= GIVEN INFORMATION =
*** Block opens ***

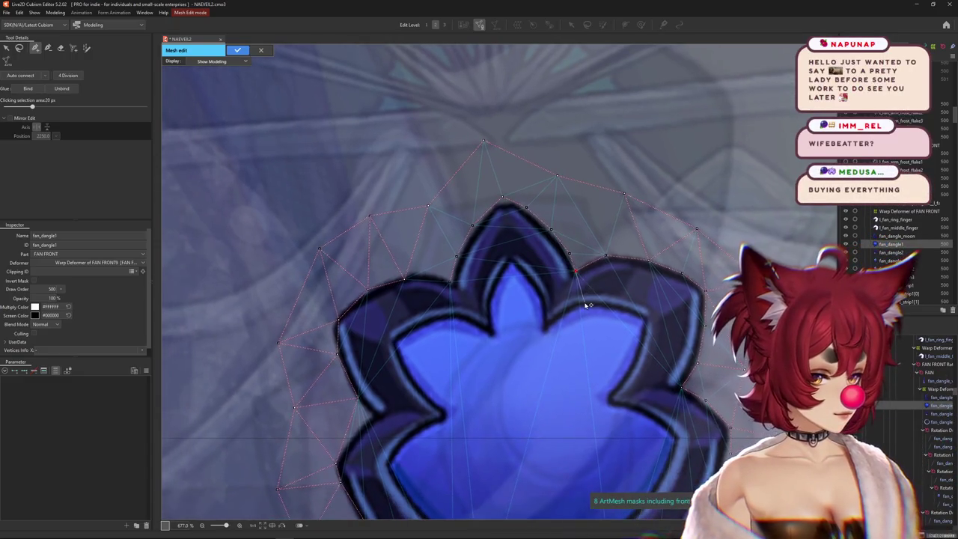
Connect the gem's top outline vertices with an edge and add a vertex on its outer edge
scroll(523, 300, up, 2)
scroll(449, 278, up, 1)
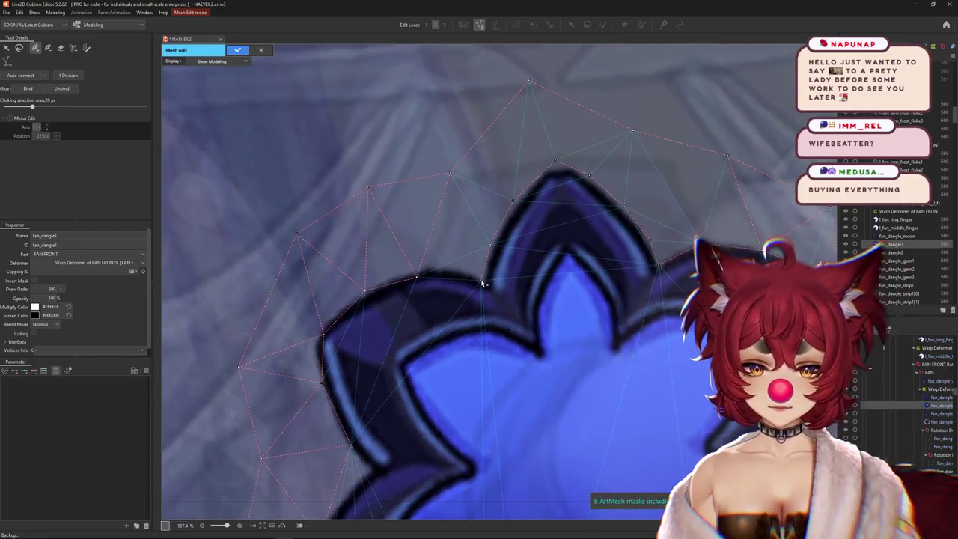
click(417, 276)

*** Block closes ***

= WHAT TO WORK ON =
Select and copy each line from the data that includes the word "scroll".

= EXERCISE ANSWER =
scroll(523, 300, up, 2)
scroll(449, 278, up, 1)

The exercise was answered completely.